Document excerpt —
┄┄┄┄┄┄

The only problem was that GupShup didn’t have much money to spend on advertising. They were burning cash just to keep pace with the growing base of users. The company had to upgrade its infrastructure to carry more traffic and also pay telecom carriers for every SMS sent by them. There wasn’t much revenue coming in either. So, word-of-mouth was the only way to grow.

Luckily, their business model made sense to two venture capital firms. Last September, GupShup received $11 million in funding – the ultimate dose of confidence in their business plan. And they intend to invest more in sales and marketing, as well as in the product. They also hope to develop a revenue stream. “The opportunities for growth are enormous. We have six lakh communities across categories. We realise that every brand can have its own community on our platform. So you will see more of brands and celebrities on Gupshup in 2009,” asserts Sheth.

The team’s figured out a three-pronged strategy for getting the moolah in - they insert paid advertisements at the bottom of messages before forwarding them to users; they make users pay for interactive tools, such as games, quizzes, polls, surveys, prediction games, etc.; and they allow other firms to use their infrastructure to send messages and pay them on a per SMS basis.

“We hope to break even this year,” adds Sheth, confidently. “Monetisation takes time on a new medium. Even Google, despite its rapid growth, took a few years to figure out what its business model should be.”

For him, getting a loyal user base is the harder part. And he’s cracking that everyday: one SMS at a time.

┄┄┄┄┄┄

Collected data
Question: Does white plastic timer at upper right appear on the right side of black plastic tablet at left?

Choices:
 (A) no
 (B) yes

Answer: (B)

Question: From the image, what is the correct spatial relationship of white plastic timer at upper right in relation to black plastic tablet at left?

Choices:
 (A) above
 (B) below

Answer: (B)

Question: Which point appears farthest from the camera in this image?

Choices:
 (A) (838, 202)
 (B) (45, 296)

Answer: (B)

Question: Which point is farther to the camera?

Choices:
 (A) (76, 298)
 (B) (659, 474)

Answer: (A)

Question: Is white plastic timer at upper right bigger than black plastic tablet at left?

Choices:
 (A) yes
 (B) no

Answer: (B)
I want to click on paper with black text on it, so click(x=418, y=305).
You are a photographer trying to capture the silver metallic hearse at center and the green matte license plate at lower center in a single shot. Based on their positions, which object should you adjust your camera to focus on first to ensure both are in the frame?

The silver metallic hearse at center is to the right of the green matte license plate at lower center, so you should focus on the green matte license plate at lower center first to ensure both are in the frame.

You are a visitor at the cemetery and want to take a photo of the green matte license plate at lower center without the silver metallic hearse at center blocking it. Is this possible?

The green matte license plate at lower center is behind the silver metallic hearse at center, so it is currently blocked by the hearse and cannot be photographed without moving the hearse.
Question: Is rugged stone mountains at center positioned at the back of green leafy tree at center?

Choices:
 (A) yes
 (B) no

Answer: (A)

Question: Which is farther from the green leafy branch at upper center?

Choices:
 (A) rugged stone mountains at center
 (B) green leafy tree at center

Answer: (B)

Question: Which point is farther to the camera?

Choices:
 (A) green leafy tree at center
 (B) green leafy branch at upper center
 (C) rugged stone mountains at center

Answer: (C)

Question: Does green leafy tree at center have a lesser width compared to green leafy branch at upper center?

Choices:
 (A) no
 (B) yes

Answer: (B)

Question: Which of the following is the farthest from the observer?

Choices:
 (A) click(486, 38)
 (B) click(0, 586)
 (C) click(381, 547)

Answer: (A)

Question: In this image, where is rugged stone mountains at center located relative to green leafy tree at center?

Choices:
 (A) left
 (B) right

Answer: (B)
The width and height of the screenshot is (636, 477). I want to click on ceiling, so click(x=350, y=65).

┄┄┄┄┄┄

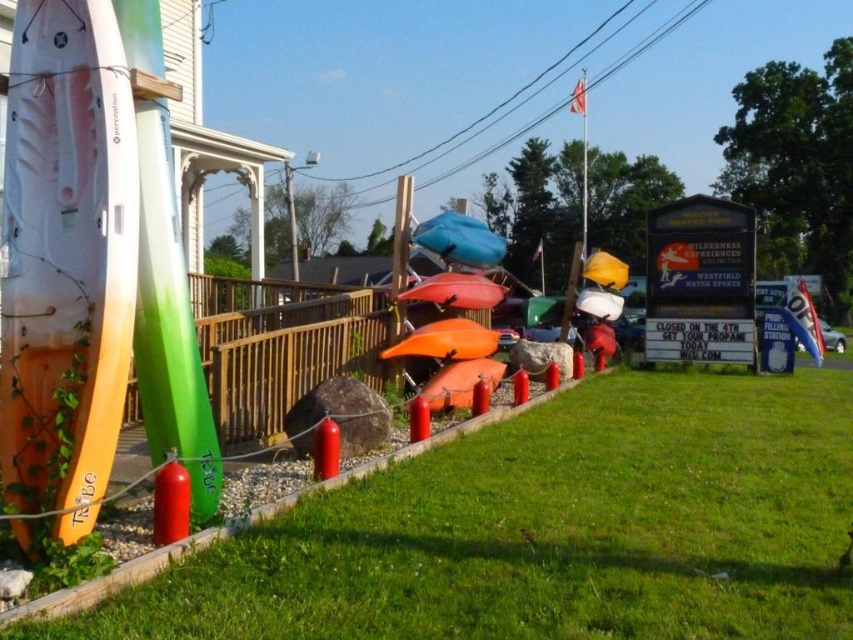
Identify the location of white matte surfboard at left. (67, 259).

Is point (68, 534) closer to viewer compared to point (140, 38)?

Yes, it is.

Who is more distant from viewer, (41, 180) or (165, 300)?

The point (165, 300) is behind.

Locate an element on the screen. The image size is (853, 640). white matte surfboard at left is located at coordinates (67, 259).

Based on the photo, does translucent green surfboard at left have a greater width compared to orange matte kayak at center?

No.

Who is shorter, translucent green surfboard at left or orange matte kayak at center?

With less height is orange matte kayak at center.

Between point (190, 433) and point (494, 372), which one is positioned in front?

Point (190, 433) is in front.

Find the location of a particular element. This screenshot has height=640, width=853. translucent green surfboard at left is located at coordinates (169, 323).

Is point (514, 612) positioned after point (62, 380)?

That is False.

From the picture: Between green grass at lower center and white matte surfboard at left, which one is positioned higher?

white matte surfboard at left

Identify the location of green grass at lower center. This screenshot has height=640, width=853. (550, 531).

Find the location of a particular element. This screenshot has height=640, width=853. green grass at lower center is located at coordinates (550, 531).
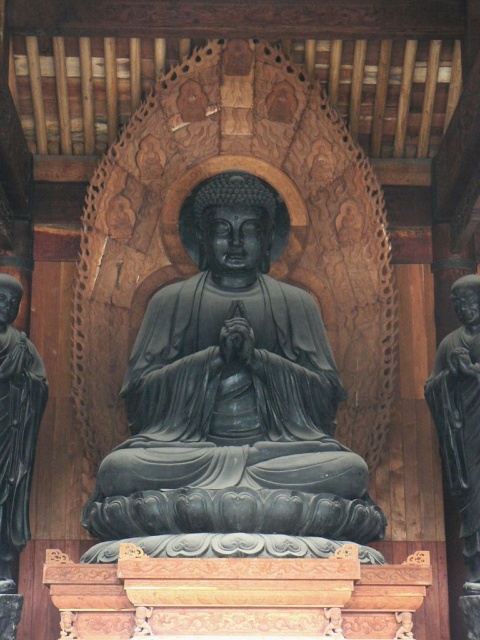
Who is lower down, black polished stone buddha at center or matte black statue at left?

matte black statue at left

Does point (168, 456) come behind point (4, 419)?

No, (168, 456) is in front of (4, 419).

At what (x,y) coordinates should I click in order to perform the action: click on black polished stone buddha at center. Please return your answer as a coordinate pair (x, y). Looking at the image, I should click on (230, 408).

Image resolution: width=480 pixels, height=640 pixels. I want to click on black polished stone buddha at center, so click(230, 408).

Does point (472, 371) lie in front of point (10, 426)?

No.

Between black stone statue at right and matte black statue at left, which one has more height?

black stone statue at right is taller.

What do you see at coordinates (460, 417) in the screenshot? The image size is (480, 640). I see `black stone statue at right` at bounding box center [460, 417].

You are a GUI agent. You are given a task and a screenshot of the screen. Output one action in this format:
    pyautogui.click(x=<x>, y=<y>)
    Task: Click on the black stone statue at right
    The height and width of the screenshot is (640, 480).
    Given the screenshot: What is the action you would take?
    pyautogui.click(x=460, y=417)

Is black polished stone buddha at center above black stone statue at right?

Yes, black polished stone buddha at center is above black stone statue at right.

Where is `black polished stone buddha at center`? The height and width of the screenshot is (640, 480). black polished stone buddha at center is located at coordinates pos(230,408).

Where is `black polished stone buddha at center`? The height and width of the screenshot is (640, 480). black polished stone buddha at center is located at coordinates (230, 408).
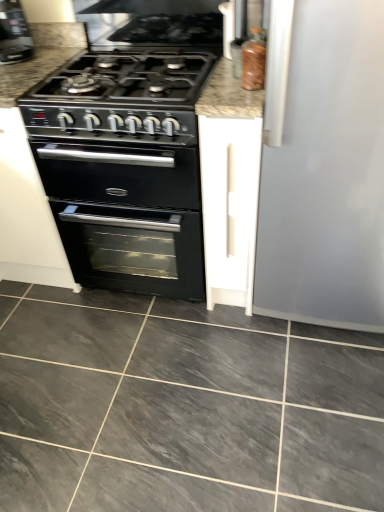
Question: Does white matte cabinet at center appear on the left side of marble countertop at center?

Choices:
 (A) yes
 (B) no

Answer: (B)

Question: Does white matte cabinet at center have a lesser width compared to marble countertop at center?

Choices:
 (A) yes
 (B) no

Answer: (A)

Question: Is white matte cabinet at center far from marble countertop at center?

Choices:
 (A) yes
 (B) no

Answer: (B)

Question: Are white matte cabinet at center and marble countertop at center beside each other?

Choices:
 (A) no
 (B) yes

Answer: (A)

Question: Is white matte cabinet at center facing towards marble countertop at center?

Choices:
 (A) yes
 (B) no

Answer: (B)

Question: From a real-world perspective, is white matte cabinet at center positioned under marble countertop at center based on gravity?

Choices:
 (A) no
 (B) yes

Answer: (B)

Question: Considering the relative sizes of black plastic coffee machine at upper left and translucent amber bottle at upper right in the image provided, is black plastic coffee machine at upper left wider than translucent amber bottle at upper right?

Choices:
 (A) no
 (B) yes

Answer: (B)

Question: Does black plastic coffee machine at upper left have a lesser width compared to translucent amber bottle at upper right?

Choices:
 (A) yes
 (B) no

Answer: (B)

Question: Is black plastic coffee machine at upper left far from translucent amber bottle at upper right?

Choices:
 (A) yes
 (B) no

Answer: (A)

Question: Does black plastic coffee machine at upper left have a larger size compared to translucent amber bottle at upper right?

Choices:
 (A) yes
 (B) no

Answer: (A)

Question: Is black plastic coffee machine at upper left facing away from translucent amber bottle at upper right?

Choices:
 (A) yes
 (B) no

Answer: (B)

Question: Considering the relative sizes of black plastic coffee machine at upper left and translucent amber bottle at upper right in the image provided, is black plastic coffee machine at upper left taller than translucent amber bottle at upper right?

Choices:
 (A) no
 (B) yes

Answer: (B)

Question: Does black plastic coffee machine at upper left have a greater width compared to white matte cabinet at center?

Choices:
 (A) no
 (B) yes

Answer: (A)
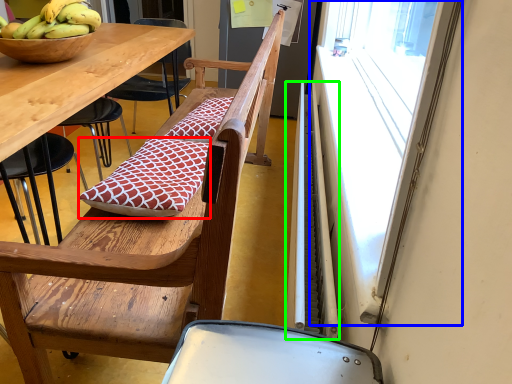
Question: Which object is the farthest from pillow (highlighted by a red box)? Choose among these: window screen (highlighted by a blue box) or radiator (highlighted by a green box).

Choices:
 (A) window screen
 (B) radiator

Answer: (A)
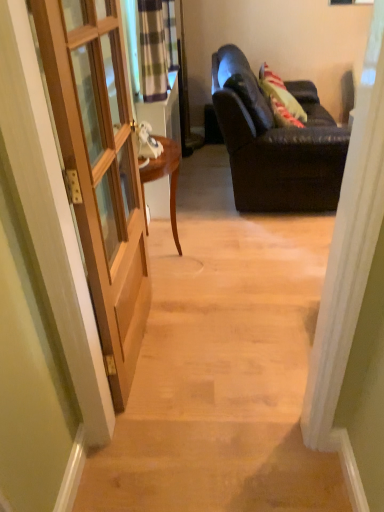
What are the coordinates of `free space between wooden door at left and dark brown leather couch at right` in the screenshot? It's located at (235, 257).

┄┄┄┄┄┄

Tasks and exercises —
1. In the GupShup passage, how much funding did the company receive last September?
2. List each part of the three-pronged revenue strategy described in the GupShup passage.

Solutions to each task —
1. $11 million

2.
- Inserting paid advertisements at the bottom of messages before forwarding them to users
- Making users pay for interactive tools, such as games, quizzes, polls, surveys, and prediction games
- Allowing other firms to use their infrastructure to send messages, with payment on a per-SMS basis